When you get into college you have this idea of how it will be. You might imagine that you will study diligently every night in your dorm, and you will hang out in the library with the comforting quiet of the books surrounding you like a blanket. You might envision yourself partying everyday, coming to class hungover and tired, but still skating by on wit and charm. How ever you thought it would be there are fundamental truths about college that persist through the many years of the collegiate institution. It’s not about studying or partying though, it’s about the life you have in college.

The more I think about it the more I realize that school is a lifestyle and working is a completely separate lifestyle. I’m in my senior year and as I think about graduating, it feels like being let out of prison into the population. I’ve served my sentence for 16 years and my time is finally up. As soon as you’re done with your last day of classes the world is completely different than the minute before. You have no responsibility other than to your self. You have been trained for this for a decade and a half. A decade and a half of people telling you what to do, assigning you homework, and expecting things from you. Whether you flounder or fly is up to you, but you have been pushed out of the nest and the reliance on any form of structure you once had has disappeared beneath your feet.

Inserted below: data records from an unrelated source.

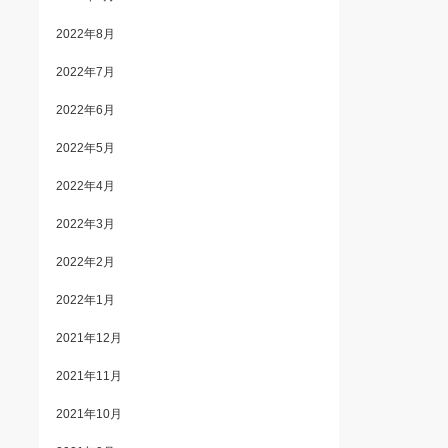
2022年8月
2022年7月
2022年6月
2022年5月
2022年4月
2022年3月
2022年2月
2022年1月
2021年12月
2021年11月
2021年10月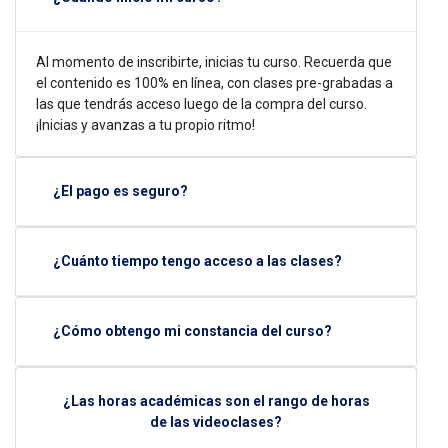
Al momento de inscribirte, inicias tu curso. Recuerda que
el contenido es 100% en línea, con clases pre-grabadas a
las que tendrás acceso luego de la compra del curso.
¡Inicias y avanzas a tu propio ritmo!
¿El pago es seguro?
¿Cuánto tiempo tengo acceso a las clases?
¿Cómo obtengo mi constancia del curso?
¿Las horas académicas son el rango de horas
de las videoclases?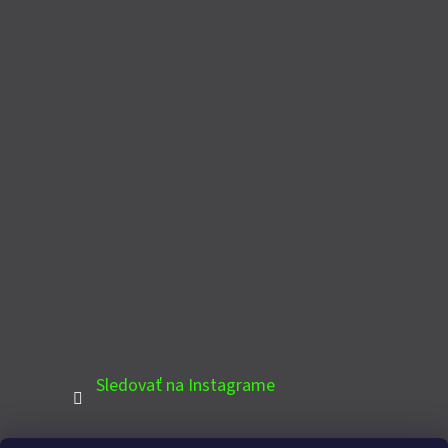
Sledovať na Instagrame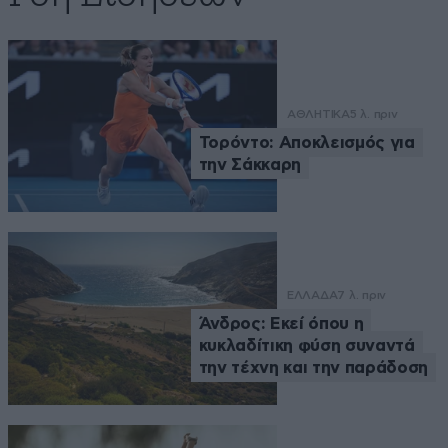
ΑΘΛΗΤΙΚΑ
5 λ. πριν
Τορόντο: Αποκλεισμός για
την Σάκκαρη
ΕΛΛΑΔΑ
7 λ. πριν
Άνδρος: Εκεί όπου η
κυκλαδίτικη φύση συναντά
την τέχνη και την παράδοση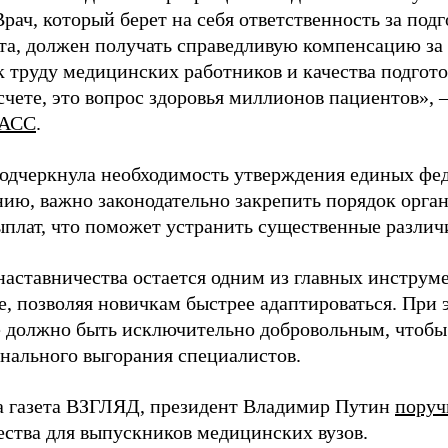
Врач, который берет на себя ответственность за под
та, должен получать справедливую компенсацию за э
 труду медицинских работников и качества подготов
чете, это вопрос здоровья миллионов пациентов», 
АСС
.
одчеркнула необходимость утверждения единых фед
нию, важно законодательно закрепить порядок орга
ыплат, что поможет устранить существенные различ
наставничества остается одним из главных инструм
, позволяя новичкам быстрее адаптироваться. При 
 должно быть исключительно добровольным, чтобы 
нального выгорания специалистов.
а газета ВЗГЛЯД, президент Владимир Путин
поруч
ества для выпускников медицинских вузов.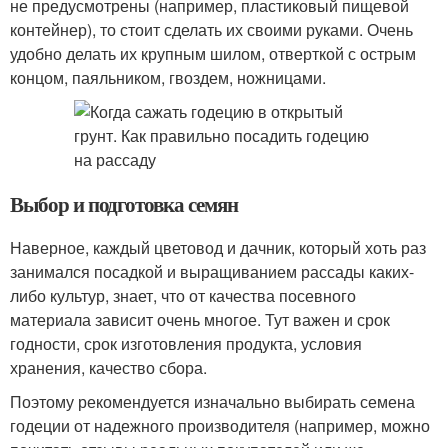
не предусмотрены (например, пластиковый пищевой
контейнер), то стоит сделать их своими руками. Очень
удобно делать их крупным шилом, отверткой с острым
концом, паяльником, гвоздем, ножницами.
Выбор и подготовка семян
Наверное, каждый цветовод и дачник, который хоть раз
занимался посадкой и выращиванием рассады каких-
либо культур, знает, что от качества посевного
материала зависит очень многое. Тут важен и срок
годности, срок изготовления продукта, условия
хранения, качество сбора.
Поэтому рекомендуется изначально выбирать семена
годеции от надежного производителя (например, можно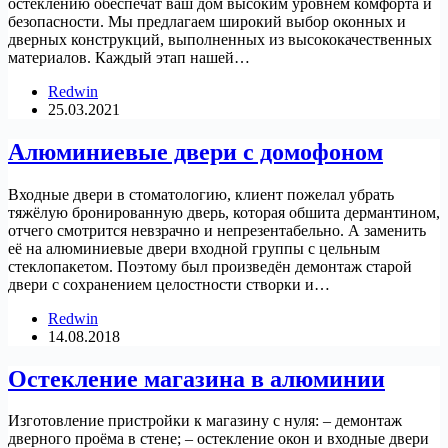
остеклению обеспечат ваш дом высоким уровнем комфорта и
безопасности. Мы предлагаем широкий выбор оконных и
дверных конструкций, выполненных из высококачественных
материалов. Каждый этап нашей…
Redwin
25.03.2021
Алюминиевые двери с домофоном
Входные двери в стоматологию, клиент пожелал убрать
тяжёлую бронированную дверь, которая обшита дермантином,
отчего смотрится невзрачно и непрезентабельно. А заменить
её на алюминиевые двери входной группы с цельным
стеклопакетом. Поэтому был произведён демонтаж старой
двери с сохранением целостности створки и…
Redwin
14.08.2018
Остекление магазина в алюминии
Изготовление пристройки к магазину с нуля: – демонтаж
дверного проёма в стене; – остекление окон и входные двери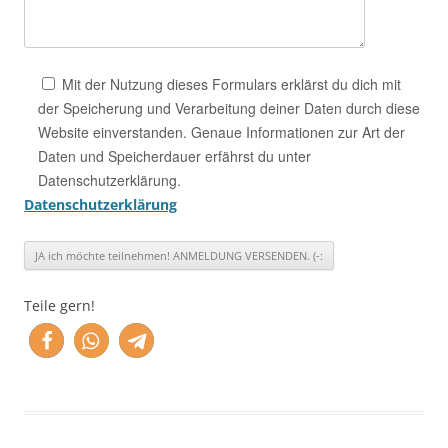
Mit der Nutzung dieses Formulars erklärst du dich mit
der Speicherung und Verarbeitung deiner Daten durch diese
Website einverstanden. Genaue Informationen zur Art der
Daten und Speicherdauer erfährst du unter
Datenschutzerklärung.
Datenschutzerklärung
Teile gern!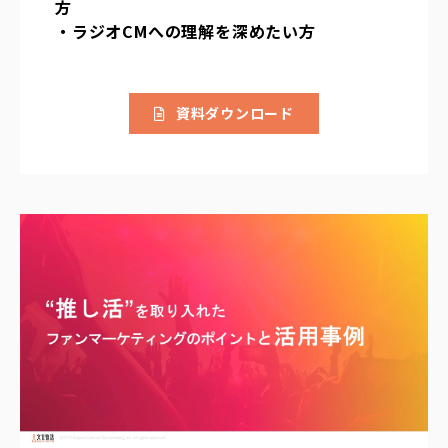
方
・ラジオCMへの理解を深めたい方
資料ダウンロード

I would imagine it’s similar to culture shock. The idea is that when you are introduced to a culture other than your own, their practices and standards are completely disorienting to you and cause you to have social anxiety. How you change from one lifestyle to a completely different lifestyle over the course of a month is the difference between succeeding as an adult and being stuck in your culture shock. Eventually people get out of their shock and acclimate, but until that happens not much progress is made. For whatever profession you chose/choose people will tell you the tips and tricks, how to network, how to succeed. But it doesn’t matter all that much compared to you, and how you are able to progress from one part of your life to the next.